Les 360 fraisiculteurs du département sont très inquiets alors que la récolte a déjà débuté pour certaines variétés et qu'il leur faut chaque année 6 000 ouvriers agricoles saisonniers pour assurer la cueillette. Ces ouvriers souvent étrangers viennent surtout « d'Espagne, du Portugal, du Maroc ou de Pologne », dit Philippe Blouin président de l'Association interprofessionnelle des fruits et légumes du Lot-et-Garonne (AIFLG).

« Il en manque aujourd'hui la moitié environ, soit 3 000 saisonniers à cause de la fermeture des frontières avec ces pays. Les producteurs qui n'ont pas fait venir les ouvriers agricoles de l'étranger assez tôt sont en difficultés ».

Patrick Jouy, fraisiculteur à Sainte-Livrade-sur-Lot, au nord d'Agen, produit sur 8 hectares 400 tonnes de fraises par an, essentiellement de la ciflorette : « la semaine dernière nous devions avoir 30 personnes qui devaient arriver, dit-il. Elles sont bloquées aux frontières polonaise et roumaine. Nous devions aussi avoir une équipe d'ouvriers marocains qui devait arriver prochainement. Ils sont bloqués également. À ce jour nous ne sommes qu'à 40 % de l'effectif ».

« 10 ans à nous en remettre »

La solidarité s'organise. La chambre d'agriculture a créé une « Bourse à l'emploi agricole », dont « l'objectif est de mettre en relation les agriculteurs qui ont des ouvriers disponibles pour les prêter à d'autres qui ont des besoins de main d'œuvre. Avec la bienveillance des services de l'État », explique Serge Bousquet-Cassagne, le président de la chambre. La main d'œuvre locale est aussi sollicitée par la filière fraise, comme l'a recommandé mardi le ministre de l'agriculture Didier Guillaume qui a demandé « aux hommes et femmes qui n'ont plus d'activité (...) de rejoindre l'agriculture française ».

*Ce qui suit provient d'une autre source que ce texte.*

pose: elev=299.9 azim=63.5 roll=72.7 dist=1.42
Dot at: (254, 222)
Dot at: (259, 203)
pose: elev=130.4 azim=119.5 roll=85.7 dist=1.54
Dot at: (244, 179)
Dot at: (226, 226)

« C'est une bonne chose, estime Philippe Blouin. Nous devons tous être solidaires face à ce problème de manque de main d'œuvre. Le discours du ministre doit être relayé localement. Il est primordial de récolter pour éviter la faillite de certaines exploitations », dit-il.

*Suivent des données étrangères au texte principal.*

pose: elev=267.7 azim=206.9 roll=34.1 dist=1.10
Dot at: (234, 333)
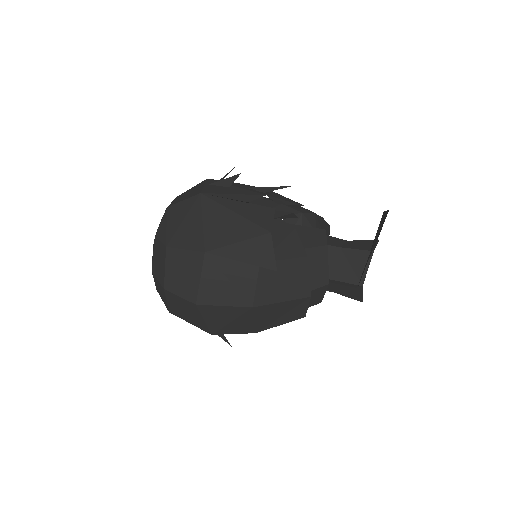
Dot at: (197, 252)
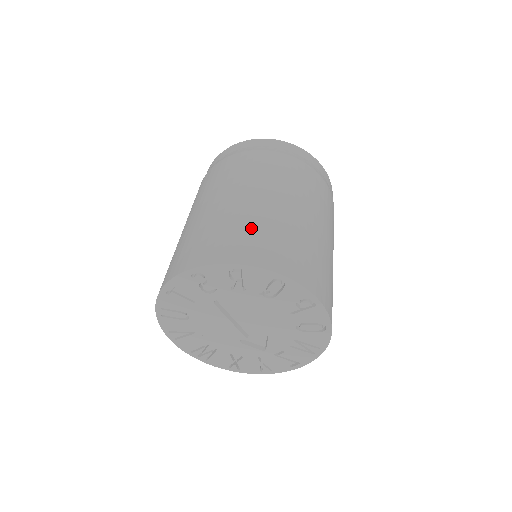
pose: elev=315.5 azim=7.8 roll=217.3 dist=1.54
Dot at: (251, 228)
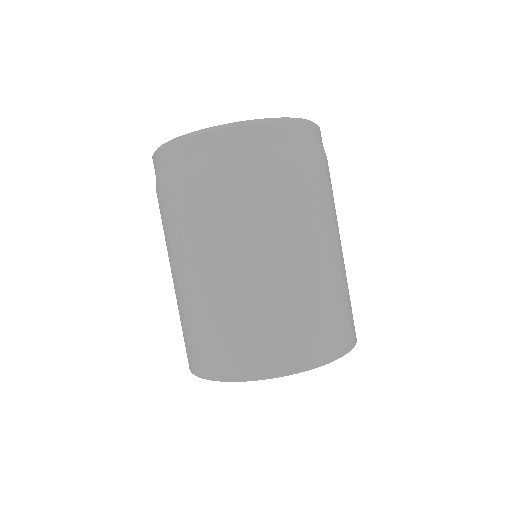
Dot at: (224, 329)
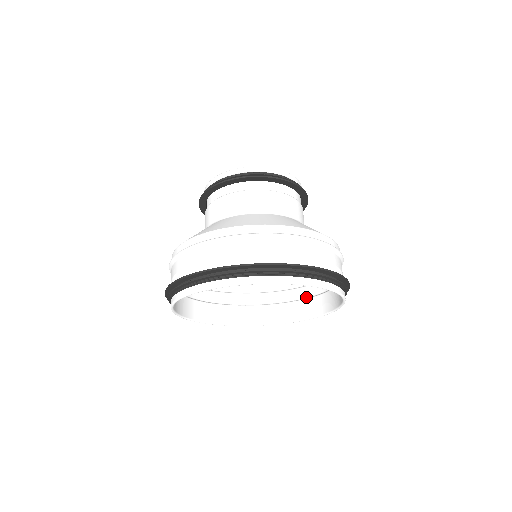
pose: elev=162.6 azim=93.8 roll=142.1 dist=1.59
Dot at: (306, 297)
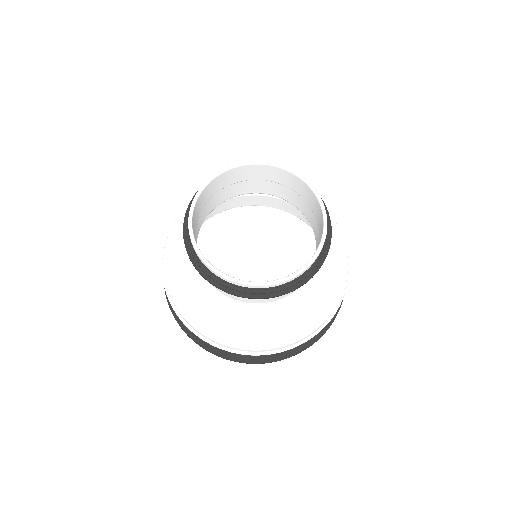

Ce n'est toutefois pas la solution idéale pour Patrick Jouy : « nous avons pu recruter en début de semaine une vingtaine de personnes novices, des auto-entrepreneurs, des artisans, des demandeurs d'emplois mais ce n'est pas triste ! Aujourd'hui il y a de moins en moins de fils d'agriculteurs et ils ne connaissent pas le métier. On a un problème de compétence et certains au bout de deux jours sont fatigués », déplore-t-il.

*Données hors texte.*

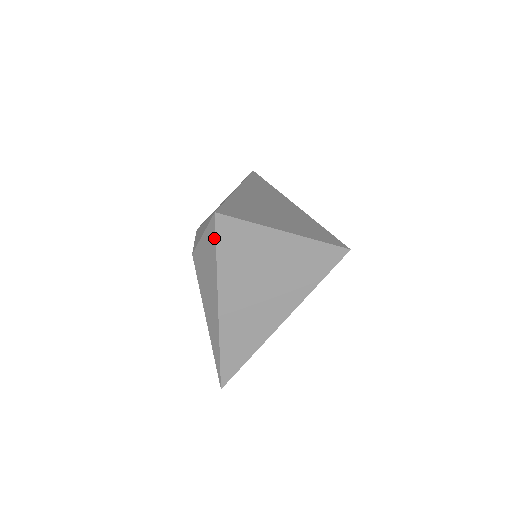
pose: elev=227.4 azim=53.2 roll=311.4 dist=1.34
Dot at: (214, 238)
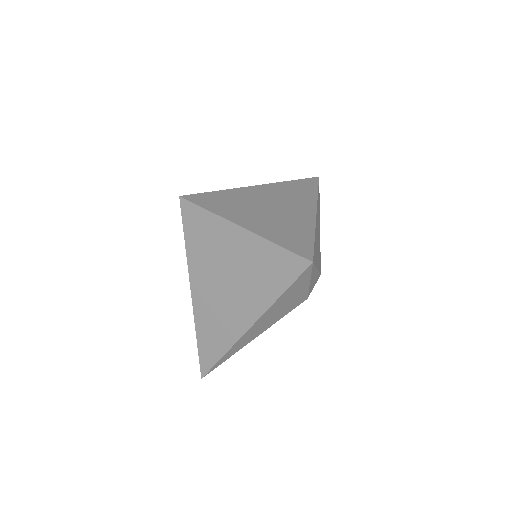
Dot at: (183, 222)
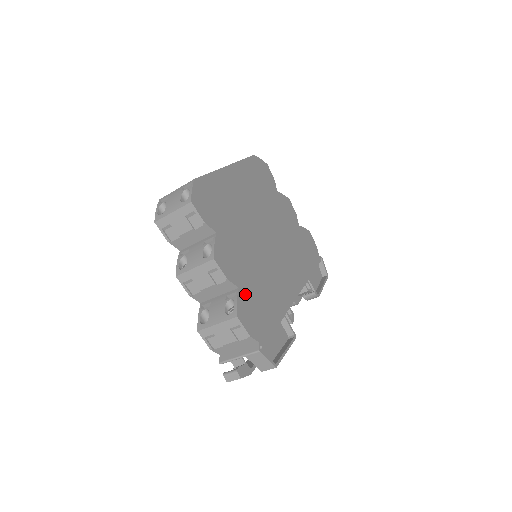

Pour lui le principal problème n'est pas celui de la main d'œuvre, mais plutôt du manque de débouchés pour sa production. « La grande distribution ne nous achète plus notre production, elle a peur de la perdre à cause des mesures de confinement parce que la fraise ne se conserve pas longtemps. Ces derniers jours nous n'avons rien vendu », relève-t-il. « Le coup de grâce a été l'annonce du Premier ministre de fermer les marchés de plein air », un circuit court qui restait un important débouché.

Et lorsqu'il arrive à vendre sa production, Patrick Jouy est obligé de la brader. « Nous vendons aujourd'hui à 2 euros le kilo de la ciflorette, qui est un produit haut de gamme, au lieu de 8 à 10 euros habituellement, sachant que notre coût de production est à 6,50 », souligne-t-il. « Nous allons mettre 10 ans à nous en remettre mais de nombreuses exploitations vont faire faillite, prévient-il. C'est catastrophique, les fraisiculteurs sont en danger. »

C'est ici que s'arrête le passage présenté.